┌──

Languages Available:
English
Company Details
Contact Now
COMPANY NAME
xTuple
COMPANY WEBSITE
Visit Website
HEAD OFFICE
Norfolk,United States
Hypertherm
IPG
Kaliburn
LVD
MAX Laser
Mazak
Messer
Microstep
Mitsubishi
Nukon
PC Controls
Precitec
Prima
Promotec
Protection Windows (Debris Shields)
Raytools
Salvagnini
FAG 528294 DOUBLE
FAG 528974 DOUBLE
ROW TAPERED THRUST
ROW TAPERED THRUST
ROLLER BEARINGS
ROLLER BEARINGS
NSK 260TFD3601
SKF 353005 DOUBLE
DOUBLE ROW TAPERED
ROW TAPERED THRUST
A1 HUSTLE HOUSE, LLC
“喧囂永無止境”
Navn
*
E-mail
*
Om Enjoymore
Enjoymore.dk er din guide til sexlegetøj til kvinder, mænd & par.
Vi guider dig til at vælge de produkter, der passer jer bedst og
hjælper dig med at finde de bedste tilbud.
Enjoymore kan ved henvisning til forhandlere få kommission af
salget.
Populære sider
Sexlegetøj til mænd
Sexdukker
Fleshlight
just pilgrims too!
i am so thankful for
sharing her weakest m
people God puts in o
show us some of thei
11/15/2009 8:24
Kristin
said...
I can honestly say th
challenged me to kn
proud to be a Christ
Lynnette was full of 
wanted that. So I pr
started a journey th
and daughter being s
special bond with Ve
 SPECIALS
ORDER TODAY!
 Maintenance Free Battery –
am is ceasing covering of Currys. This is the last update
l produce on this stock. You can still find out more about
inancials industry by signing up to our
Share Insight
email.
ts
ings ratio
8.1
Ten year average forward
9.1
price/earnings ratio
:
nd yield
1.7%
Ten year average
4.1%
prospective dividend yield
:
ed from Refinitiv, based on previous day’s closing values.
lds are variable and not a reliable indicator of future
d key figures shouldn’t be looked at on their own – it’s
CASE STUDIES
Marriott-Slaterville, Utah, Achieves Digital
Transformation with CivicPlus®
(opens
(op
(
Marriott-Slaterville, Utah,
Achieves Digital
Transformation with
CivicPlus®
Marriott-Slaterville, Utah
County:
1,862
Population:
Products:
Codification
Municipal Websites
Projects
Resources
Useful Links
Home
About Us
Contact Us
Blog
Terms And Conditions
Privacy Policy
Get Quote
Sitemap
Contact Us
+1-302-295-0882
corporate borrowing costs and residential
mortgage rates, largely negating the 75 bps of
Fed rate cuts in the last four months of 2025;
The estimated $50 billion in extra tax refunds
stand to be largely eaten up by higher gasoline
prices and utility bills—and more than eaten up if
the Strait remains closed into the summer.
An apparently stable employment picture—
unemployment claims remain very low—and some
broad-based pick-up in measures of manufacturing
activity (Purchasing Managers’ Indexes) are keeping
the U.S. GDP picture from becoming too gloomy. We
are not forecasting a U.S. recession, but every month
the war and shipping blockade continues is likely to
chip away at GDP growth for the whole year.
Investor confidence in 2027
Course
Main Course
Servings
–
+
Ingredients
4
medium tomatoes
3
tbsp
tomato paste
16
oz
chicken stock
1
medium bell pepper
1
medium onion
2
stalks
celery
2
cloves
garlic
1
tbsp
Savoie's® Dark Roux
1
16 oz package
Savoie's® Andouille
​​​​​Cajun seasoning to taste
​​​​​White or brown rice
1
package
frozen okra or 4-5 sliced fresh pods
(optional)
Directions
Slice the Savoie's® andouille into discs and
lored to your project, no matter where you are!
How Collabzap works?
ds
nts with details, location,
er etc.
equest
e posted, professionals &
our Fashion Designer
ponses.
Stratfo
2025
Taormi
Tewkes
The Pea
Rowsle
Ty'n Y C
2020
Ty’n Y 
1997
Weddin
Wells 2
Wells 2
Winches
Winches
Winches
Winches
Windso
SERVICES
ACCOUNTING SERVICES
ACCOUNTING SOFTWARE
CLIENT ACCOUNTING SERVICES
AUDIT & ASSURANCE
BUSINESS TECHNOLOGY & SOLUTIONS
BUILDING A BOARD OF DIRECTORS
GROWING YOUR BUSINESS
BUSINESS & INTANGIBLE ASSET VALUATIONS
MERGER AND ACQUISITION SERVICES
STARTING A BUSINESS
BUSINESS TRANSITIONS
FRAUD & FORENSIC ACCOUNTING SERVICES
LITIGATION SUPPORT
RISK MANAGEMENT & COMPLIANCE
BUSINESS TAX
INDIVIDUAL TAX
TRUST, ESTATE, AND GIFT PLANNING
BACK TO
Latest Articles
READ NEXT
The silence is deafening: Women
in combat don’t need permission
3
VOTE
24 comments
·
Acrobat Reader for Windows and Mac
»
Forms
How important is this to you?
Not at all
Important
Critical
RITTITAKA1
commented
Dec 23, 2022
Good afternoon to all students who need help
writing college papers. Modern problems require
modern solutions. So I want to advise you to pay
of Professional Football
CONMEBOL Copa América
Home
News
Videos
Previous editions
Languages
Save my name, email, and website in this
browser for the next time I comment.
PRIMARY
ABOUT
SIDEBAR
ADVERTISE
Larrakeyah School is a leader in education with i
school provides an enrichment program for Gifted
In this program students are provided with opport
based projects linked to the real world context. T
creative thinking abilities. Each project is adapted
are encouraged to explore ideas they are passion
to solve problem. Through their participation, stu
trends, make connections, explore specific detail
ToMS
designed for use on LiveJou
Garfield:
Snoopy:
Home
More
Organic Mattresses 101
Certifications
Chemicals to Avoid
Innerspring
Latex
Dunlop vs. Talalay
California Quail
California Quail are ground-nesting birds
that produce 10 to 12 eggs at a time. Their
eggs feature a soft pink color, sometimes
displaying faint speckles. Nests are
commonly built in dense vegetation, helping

└──

Assigned task:
Write out every line of the records again, word for word and in the same order.

Output of the task:
Languages Available:
English
Company Details
Contact Now
COMPANY NAME
xTuple
COMPANY WEBSITE
Visit Website
HEAD OFFICE
Norfolk,United States
Hypertherm
IPG
Kaliburn
LVD
MAX Laser
Mazak
Messer
Microstep
Mitsubishi
Nukon
PC Controls
Precitec
Prima
Promotec
Protection Windows (Debris Shields)
Raytools
Salvagnini
FAG 528294 DOUBLE
FAG 528974 DOUBLE
ROW TAPERED THRUST
ROW TAPERED THRUST
ROLLER BEARINGS
ROLLER BEARINGS
NSK 260TFD3601
SKF 353005 DOUBLE
DOUBLE ROW TAPERED
ROW TAPERED THRUST
A1 HUSTLE HOUSE, LLC
“喧囂永無止境”
Navn
*
E-mail
*
Om Enjoymore
Enjoymore.dk er din guide til sexlegetøj til kvinder, mænd & par.
Vi guider dig til at vælge de produkter, der passer jer bedst og
hjælper dig med at finde de bedste tilbud.
Enjoymore kan ved henvisning til forhandlere få kommission af
salget.
Populære sider
Sexlegetøj til mænd
Sexdukker
Fleshlight
just pilgrims too!
i am so thankful for
sharing her weakest m
people God puts in o
show us some of thei
11/15/2009 8:24
Kristin
said...
I can honestly say th
challenged me to kn
proud to be a Christ
Lynnette was full of 
wanted that. So I pr
started a journey th
and daughter being s
special bond with Ve
 SPECIALS
ORDER TODAY!
 Maintenance Free Battery –
am is ceasing covering of Currys. This is the last update
l produce on this stock. You can still find out more about
inancials industry by signing up to our
Share Insight
email.
ts
ings ratio
8.1
Ten year average forward
9.1
price/earnings ratio
:
nd yield
1.7%
Ten year average
4.1%
prospective dividend yield
:
ed from Refinitiv, based on previous day’s closing values.
lds are variable and not a reliable indicator of future
d key figures shouldn’t be looked at on their own – it’s
CASE STUDIES
Marriott-Slaterville, Utah, Achieves Digital
Transformation with CivicPlus®
(opens
(op
(
Marriott-Slaterville, Utah,
Achieves Digital
Transformation with
CivicPlus®
Marriott-Slaterville, Utah
County:
1,862
Population:
Products:
Codification
Municipal Websites
Projects
Resources
Useful Links
Home
About Us
Contact Us
Blog
Terms And Conditions
Privacy Policy
Get Quote
Sitemap
Contact Us
+1-302-295-0882
corporate borrowing costs and residential
mortgage rates, largely negating the 75 bps of
Fed rate cuts in the last four months of 2025;
The estimated $50 billion in extra tax refunds
stand to be largely eaten up by higher gasoline
prices and utility bills—and more than eaten up if
the Strait remains closed into the summer.
An apparently stable employment picture—
unemployment claims remain very low—and some
broad-based pick-up in measures of manufacturing
activity (Purchasing Managers’ Indexes) are keeping
the U.S. GDP picture from becoming too gloomy. We
are not forecasting a U.S. recession, but every month
the war and shipping blockade continues is likely to
chip away at GDP growth for the whole year.
Investor confidence in 2027
Course
Main Course
Servings
–
+
Ingredients
4
medium tomatoes
3
tbsp
tomato paste
16
oz
chicken stock
1
medium bell pepper
1
medium onion
2
stalks
celery
2
cloves
garlic
1
tbsp
Savoie's® Dark Roux
1
16 oz package
Savoie's® Andouille
​​​​​Cajun seasoning to taste
​​​​​White or brown rice
1
package
frozen okra or 4-5 sliced fresh pods
(optional)
Directions
Slice the Savoie's® andouille into discs and
lored to your project, no matter where you are!
How Collabzap works?
ds
nts with details, location,
er etc.
equest
e posted, professionals &
our Fashion Designer
ponses.
Stratfo
2025
Taormi
Tewkes
The Pea
Rowsle
Ty'n Y C
2020
Ty’n Y 
1997
Weddin
Wells 2
Wells 2
Winches
Winches
Winches
Winches
Windso
SERVICES
ACCOUNTING SERVICES
ACCOUNTING SOFTWARE
CLIENT ACCOUNTING SERVICES
AUDIT & ASSURANCE
BUSINESS TECHNOLOGY & SOLUTIONS
BUILDING A BOARD OF DIRECTORS
GROWING YOUR BUSINESS
BUSINESS & INTANGIBLE ASSET VALUATIONS
MERGER AND ACQUISITION SERVICES
STARTING A BUSINESS
BUSINESS TRANSITIONS
FRAUD & FORENSIC ACCOUNTING SERVICES
LITIGATION SUPPORT
RISK MANAGEMENT & COMPLIANCE
BUSINESS TAX
INDIVIDUAL TAX
TRUST, ESTATE, AND GIFT PLANNING
BACK TO
Latest Articles
READ NEXT
The silence is deafening: Women
in combat don’t need permission
3
VOTE
24 comments
·
Acrobat Reader for Windows and Mac
»
Forms
How important is this to you?
Not at all
Important
Critical
RITTITAKA1
commented
Dec 23, 2022
Good afternoon to all students who need help
writing college papers. Modern problems require
modern solutions. So I want to advise you to pay
of Professional Football
CONMEBOL Copa América
Home
News
Videos
Previous editions
Languages
Save my name, email, and website in this
browser for the next time I comment.
PRIMARY
ABOUT
SIDEBAR
ADVERTISE
Larrakeyah School is a leader in education with i
school provides an enrichment program for Gifted
In this program students are provided with opport
based projects linked to the real world context. T
creative thinking abilities. Each project is adapted
are encouraged to explore ideas they are passion
to solve problem. Through their participation, stu
trends, make connections, explore specific detail
ToMS
designed for use on LiveJou
Garfield:
Snoopy:
Home
More
Organic Mattresses 101
Certifications
Chemicals to Avoid
Innerspring
Latex
Dunlop vs. Talalay
California Quail
California Quail are ground-nesting birds
that produce 10 to 12 eggs at a time. Their
eggs feature a soft pink color, sometimes
displaying faint speckles. Nests are
commonly built in dense vegetation, helping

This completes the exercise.